◆ Exercise instructions
The data below holds the lines to copy: everything from the line containing "M 469,141 L 478,146" to the line containing "551,8 L 546,4 Z", both ends included, set down exactly.

---

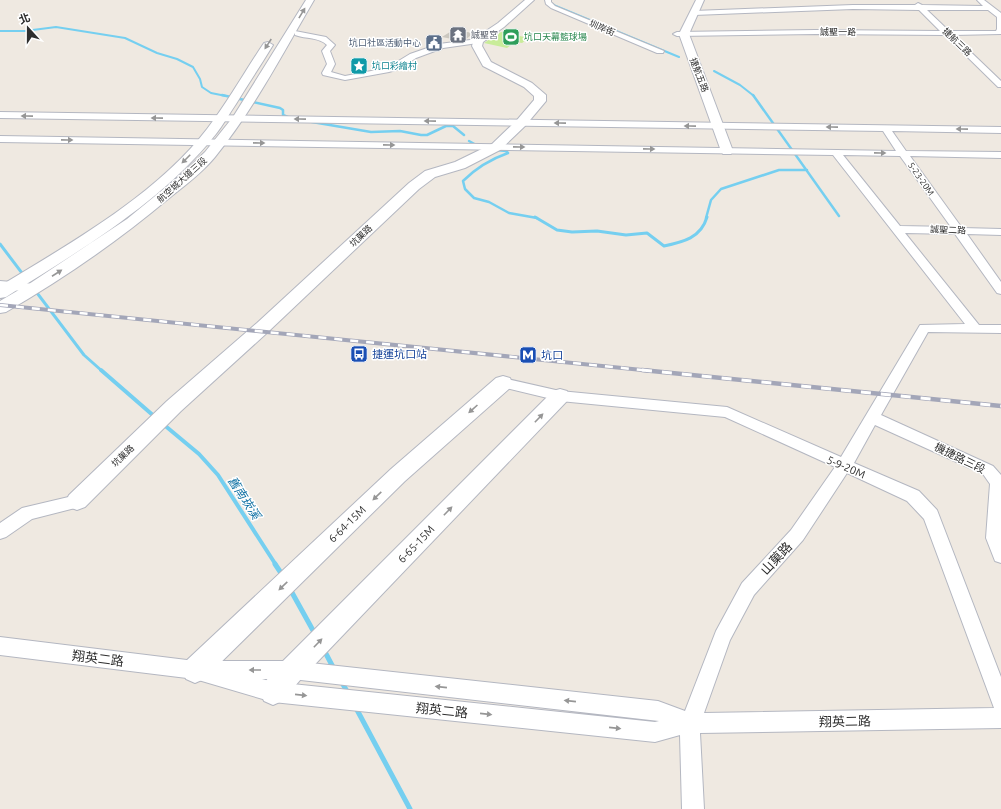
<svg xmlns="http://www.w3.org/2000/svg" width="1001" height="809" font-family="Ubuntu,'Noto Sans TC',sans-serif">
	<rect width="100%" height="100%" fill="#efe9e1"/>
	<path fill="#c9ec9a" d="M 501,32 L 529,38 L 522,43 L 515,42 L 507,48 L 484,43 Z"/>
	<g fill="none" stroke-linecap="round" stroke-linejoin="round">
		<path stroke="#75cff0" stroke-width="2" d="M 551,0 L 551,3 L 556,6 L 679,57
			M 0,31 L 25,31 L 56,27 L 125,38 L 157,53 L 177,59 L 193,67 L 200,79 L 202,87 L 211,93 L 226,96
			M 714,71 L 740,85 L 754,96"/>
		<path stroke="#75cff0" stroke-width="2.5" d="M 222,95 L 280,108 L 283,110 L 283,115 L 290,118
			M 753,95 L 839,216
			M 312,122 L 371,132 L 400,131 L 421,135 L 427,135 L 446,126 L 453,126 L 464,135
			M 469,141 L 478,146
			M 496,150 L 506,151 L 508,153 C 491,159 476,168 463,181 L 465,189 L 474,198 L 489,202 L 509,213 L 537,218
			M 706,218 L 711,200 L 721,189 L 779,170 L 807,170"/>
		<path stroke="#75cff0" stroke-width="3" d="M 535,217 L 557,230 L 572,232 L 597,231 L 626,235 L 647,233 L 664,246 C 683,242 701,238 707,217
			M 0,244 L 84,355 L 102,371"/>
		<path stroke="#75cff0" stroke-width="4" d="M 101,370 L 155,417
			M 163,424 L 199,454 L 218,475 L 276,565"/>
		<path stroke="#75cff0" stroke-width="5" d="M 275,564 L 283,576
			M 290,589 L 315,634
			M 324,650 L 334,669
			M 341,681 L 348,693
			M 356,708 L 410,809"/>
	</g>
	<path fill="#cbc7bf" d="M 453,30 L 474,33 L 466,39 L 457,40 L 442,37 Z"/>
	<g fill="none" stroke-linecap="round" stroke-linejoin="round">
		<defs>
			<path id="street" d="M 545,0 L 551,0 L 551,2 L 555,6 L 664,51 L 663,53 L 657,53 L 551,8 L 546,4 Z
				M 977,0 L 984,0 L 1001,13 L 1001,34 L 953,35 L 1001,81 L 1001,87 L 998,87 L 945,35 L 816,34 L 677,36 L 673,34 L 677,32 L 816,30 L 940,31 L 919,10 L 853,9 L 694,15 L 691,13 L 694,11 L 853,5 L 915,5 L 918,3 L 922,5 L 983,6 ZM 927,10 L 988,10 L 997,17 L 997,29 L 996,31 L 949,31 Z
				M 295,31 L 326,37 L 335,45 L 330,51 L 335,64 L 331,72 L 345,76 L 387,68 L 410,54 L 439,44 L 478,39 L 482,41 L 478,43 L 443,48 L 416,58 L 399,69 L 389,72 L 345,80 L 323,75 L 322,73 L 327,64 L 322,51 L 327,45 C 319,37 306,39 295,35 Z
				M 0,112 L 1001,127 L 1001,133 L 892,131 L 906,151 L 1001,152 L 1001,158 L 910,156 L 962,228 L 1001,229 L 1001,235 L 967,234 L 1001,282 L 1001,294 L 997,293 L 955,234 L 905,233 L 979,325 L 1001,325 L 1001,333 L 928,332 L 881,415 L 993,466 L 1001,475 L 1001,563 L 995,561 L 986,538 L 990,484 L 983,474 L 875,425 L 854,463 L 919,491 L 937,510 L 1001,677 L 1001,728 L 700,733 L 704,809 L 682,809 L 680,735 L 655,742 L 273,702 L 195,679 L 0,655 L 0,637 L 195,661 L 292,661 L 658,701 L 685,711 L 716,631 L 742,583 L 791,530 L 835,467 L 725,417 L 560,401 L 498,386 L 496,383 L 498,380 L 503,378 L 560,391 L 727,407 L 841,457 L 920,325 L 965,324 L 833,155 L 0,142 L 0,136 L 896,151 L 883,131 L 0,118 ZM 843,155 L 900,156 L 951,227 L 900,226 ZM 847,473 L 907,501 L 924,519 L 994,708 L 704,713 L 730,640 L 754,595 L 803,540 ZM 262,679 L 292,679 L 659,721 L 655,722 L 273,682 Z
				M 0,281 L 35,284 L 39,285 L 41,288 L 39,291 L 35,292 L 0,289 Z
				M 77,495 L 83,496 L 85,501 L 83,506 L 32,519 L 6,537 L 0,539 L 0,523 L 22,508 Z"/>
			<path id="secondary" d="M 306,0 L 314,0 C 283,53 254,109 215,157 C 202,173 184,186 168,199 C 118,241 63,279 6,312 L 0,313 L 0,301 L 29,284 L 127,219 L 182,174 L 205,152 L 233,117 Z
				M 525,0 L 534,0 L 504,27 L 483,42 L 482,46 L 491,62 L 532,83 L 546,95 L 546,101 L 525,126 L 500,150 L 465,168 L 435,177 L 419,189 L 269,331 L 181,411 L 85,507 L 77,510 L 69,507 L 66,501 L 69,495 L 167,401 L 257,323 L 409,183 L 425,171 L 455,162 L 492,144 L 517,120 L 534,100 L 534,96 L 524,87 L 483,66 L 472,46 L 474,39 L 498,23 Z
				M 696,0 L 704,0 L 689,34 L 733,151 L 731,154 L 723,154 L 721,151 L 679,34 Z
				M 268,42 L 273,45 C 261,65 248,84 236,104 C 229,114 223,125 216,134 C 160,204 80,250 6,297 L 0,298 L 0,286 C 71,243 156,195 207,129 C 228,102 245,71 264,43 Z
				M 503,376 L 510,378 L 512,383 L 510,388 L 405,481 L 204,679 L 195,683 L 186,679 L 182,670 L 186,661 L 391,469 L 496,378 Z
				M 560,389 L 567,391 L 569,396 L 567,401 L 301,679 L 282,701 L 273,705 L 264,701 L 260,692 L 264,683 L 283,661 L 553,391 Z"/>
		</defs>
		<use href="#street" stroke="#b4b7c1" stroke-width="2"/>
		<use href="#secondary" stroke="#b4b7c1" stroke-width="2"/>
		<use href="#street" fill="#fff" fill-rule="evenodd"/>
		<use href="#secondary" fill="#fff" fill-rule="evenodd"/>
		<defs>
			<path id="rail-far1" d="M 0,305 L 652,371"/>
			<path id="rail" d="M 642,370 L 1001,406"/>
		</defs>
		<use href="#rail-far1" stroke="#a3a6b8" stroke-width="4"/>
		<use href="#rail" stroke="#a3a6b8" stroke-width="4.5"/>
		<use href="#rail-far1" stroke="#fff" stroke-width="2.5" stroke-dasharray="8" stroke-linecap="butt"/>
		<use href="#rail" stroke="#fff" stroke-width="3" stroke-dasharray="10" stroke-linecap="butt"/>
	</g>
	<defs><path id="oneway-solid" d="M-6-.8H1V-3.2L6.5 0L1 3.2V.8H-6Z"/></defs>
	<g fill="#969696">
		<use href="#oneway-solid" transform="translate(302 13) rotate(-59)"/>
		<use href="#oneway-solid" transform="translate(268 44) rotate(123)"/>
		<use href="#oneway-solid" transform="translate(27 116) rotate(-179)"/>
		<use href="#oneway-solid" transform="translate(157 118) rotate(-179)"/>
		<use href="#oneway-solid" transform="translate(300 119) rotate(-179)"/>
		<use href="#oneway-solid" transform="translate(430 121) rotate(-179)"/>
		<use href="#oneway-solid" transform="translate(560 123) rotate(-179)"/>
		<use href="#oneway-solid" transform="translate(690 126) rotate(-179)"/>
		<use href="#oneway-solid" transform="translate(832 127) rotate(-179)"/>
		<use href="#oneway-solid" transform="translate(962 129) rotate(-179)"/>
		<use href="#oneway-solid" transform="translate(67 140) rotate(1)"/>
		<use href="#oneway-solid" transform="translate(259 143) rotate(1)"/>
		<use href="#oneway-solid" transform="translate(389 145) rotate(1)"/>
		<use href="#oneway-solid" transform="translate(519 147) rotate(1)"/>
		<use href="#oneway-solid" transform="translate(649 149) rotate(1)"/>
		<use href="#oneway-solid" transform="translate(880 153) rotate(1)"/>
		<use href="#oneway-solid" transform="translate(186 159) rotate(135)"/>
		<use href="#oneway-solid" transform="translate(57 273) rotate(-33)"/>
		<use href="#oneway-solid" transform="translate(473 409) rotate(138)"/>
		<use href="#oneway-solid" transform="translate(539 418) rotate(-46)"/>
		<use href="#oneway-solid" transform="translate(377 496) rotate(136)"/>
		<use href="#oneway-solid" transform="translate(448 511) rotate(-46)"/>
		<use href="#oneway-solid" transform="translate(283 586) rotate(136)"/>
		<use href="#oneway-solid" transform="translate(318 643) rotate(-46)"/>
		<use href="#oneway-solid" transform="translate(255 670) rotate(-180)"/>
		<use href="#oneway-solid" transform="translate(441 687) rotate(-174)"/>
		<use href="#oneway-solid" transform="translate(301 695) rotate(6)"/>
		<use href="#oneway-solid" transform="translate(570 701) rotate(-174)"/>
		<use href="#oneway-solid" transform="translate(486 714) rotate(6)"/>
		<use href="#oneway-solid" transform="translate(615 728) rotate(6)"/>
	</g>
	<defs>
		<symbol id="temple-square" viewBox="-11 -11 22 22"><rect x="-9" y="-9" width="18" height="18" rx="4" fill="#6b7280" stroke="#fff"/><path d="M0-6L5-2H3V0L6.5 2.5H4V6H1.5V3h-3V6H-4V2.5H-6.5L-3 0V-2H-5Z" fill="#fff"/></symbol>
		<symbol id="stadium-square" viewBox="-11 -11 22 22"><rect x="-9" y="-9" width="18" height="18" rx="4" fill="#2e9e5b" stroke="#fff"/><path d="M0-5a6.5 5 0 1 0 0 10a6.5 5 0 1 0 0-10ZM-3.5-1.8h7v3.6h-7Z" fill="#fff"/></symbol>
		<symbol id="civic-square" viewBox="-11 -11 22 22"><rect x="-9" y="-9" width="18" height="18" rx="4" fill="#5c6f8a" stroke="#fff"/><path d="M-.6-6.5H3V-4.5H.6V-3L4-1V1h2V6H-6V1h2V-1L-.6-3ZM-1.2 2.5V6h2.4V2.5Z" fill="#fff"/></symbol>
		<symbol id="sight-square" viewBox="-11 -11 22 22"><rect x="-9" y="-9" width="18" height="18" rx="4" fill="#0f9aa8" stroke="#fff"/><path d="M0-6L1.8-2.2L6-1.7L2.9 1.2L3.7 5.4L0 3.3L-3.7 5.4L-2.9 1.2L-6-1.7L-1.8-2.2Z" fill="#fff"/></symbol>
		<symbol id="bus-square" viewBox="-11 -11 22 22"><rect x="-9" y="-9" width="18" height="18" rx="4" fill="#1a4fb4" stroke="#fff"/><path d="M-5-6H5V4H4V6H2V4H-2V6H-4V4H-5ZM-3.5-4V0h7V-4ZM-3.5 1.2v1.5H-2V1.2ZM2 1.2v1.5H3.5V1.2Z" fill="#fff"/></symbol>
		<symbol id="metro-square" viewBox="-11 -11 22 22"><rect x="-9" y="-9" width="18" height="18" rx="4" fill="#1a4fb4" stroke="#fff"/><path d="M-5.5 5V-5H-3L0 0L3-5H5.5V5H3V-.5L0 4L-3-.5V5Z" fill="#fff"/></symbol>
	</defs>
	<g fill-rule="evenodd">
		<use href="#temple-square" x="448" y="25" width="20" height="20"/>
		<use href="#stadium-square" x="501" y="27" width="20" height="20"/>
		<use href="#civic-square" x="424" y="33" width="20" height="20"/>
		<use href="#sight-square" x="349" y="56" width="20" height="20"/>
		<use href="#bus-square" x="349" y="344" width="20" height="20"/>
		<use href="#metro-square" x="518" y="345" width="20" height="20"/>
	</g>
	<g text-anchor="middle" stroke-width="3" stroke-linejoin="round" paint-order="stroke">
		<g font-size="9" fill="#2e2e2e" stroke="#fff">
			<text transform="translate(602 28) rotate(23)" y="3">圳岸街</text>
			<text x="838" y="35">誠聖一路</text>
			<text transform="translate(957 42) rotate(44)" y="3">捷航三路</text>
			<text transform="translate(699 75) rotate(69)" y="3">捷航五路</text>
			<text transform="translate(921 179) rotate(55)" y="3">5-23-20M</text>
			<text transform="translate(182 180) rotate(-42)" y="3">航空城大道三段</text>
			<text transform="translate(948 230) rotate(2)" y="3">誠聖二路</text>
			<text transform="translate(361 236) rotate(-43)" y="3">坑菓路</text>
			<text transform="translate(123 456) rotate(-44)" y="3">坑菓路</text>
		</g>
		<g font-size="9" fill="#5b616d" stroke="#fff" text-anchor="start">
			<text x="471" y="38">誠聖宮</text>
		</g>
		<g font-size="9" fill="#27864d" stroke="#fff" text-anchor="start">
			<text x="524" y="40">坑口天幕籃球場</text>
		</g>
		<g font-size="9" fill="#4e5e75" stroke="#fff" text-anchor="end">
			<text x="421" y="46">坑口社區活動中心</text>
		</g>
		<g font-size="9" fill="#0d838f" stroke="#fff" text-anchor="start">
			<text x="372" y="69">坑口彩繪村</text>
		</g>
		<g font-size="11" fill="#164399" stroke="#fff" text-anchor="start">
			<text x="372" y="358">捷運坑口站</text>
			<text x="541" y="359">坑口</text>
		</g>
		<g font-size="11" fill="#2e2e2e" stroke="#fff">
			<text transform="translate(960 458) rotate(26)" y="4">機捷路三段</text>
			<text transform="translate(846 467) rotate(23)" y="4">5-9-20M</text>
			<text transform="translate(347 524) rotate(-44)" y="4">6-64-15M</text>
			<text transform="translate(416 544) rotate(-46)" y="4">6-65-15M</text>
		</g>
		<g font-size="12" font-style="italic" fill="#0d6fa3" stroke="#fff">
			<text transform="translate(244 498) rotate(57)" y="4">舊南崁溪</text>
		</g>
		<g font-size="13" fill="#2e2e2e" stroke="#fff">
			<text transform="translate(776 558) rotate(-47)" y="5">山菓路</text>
			<text transform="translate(98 658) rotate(7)" y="5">翔英二路</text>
			<text transform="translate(442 710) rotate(6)" y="5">翔英二路</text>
			<text transform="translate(845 721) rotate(-1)" y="5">翔英二路</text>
		</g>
	</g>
	<g transform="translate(28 28) rotate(339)" stroke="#ffffff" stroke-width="3" paint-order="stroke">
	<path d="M0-3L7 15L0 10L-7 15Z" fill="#2e2e2e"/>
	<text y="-6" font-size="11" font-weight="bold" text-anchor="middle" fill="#2e2e2e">北</text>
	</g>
</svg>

---

◆ Expected answer
			M 469,141 L 478,146
			M 496,150 L 506,151 L 508,153 C 491,159 476,168 463,181 L 465,189 L 474,198 L 489,202 L 509,213 L 537,218
			M 706,218 L 711,200 L 721,189 L 779,170 L 807,170"/>
		<path stroke="#75cff0" stroke-width="3" d="M 535,217 L 557,230 L 572,232 L 597,231 L 626,235 L 647,233 L 664,246 C 683,242 701,238 707,217
			M 0,244 L 84,355 L 102,371"/>
		<path stroke="#75cff0" stroke-width="4" d="M 101,370 L 155,417
			M 163,424 L 199,454 L 218,475 L 276,565"/>
		<path stroke="#75cff0" stroke-width="5" d="M 275,564 L 283,576
			M 290,589 L 315,634
			M 324,650 L 334,669
			M 341,681 L 348,693
			M 356,708 L 410,809"/>
	</g>
	<path fill="#cbc7bf" d="M 453,30 L 474,33 L 466,39 L 457,40 L 442,37 Z"/>
	<g fill="none" stroke-linecap="round" stroke-linejoin="round">
		<defs>
			<path id="street" d="M 545,0 L 551,0 L 551,2 L 555,6 L 664,51 L 663,53 L 657,53 L 551,8 L 546,4 Z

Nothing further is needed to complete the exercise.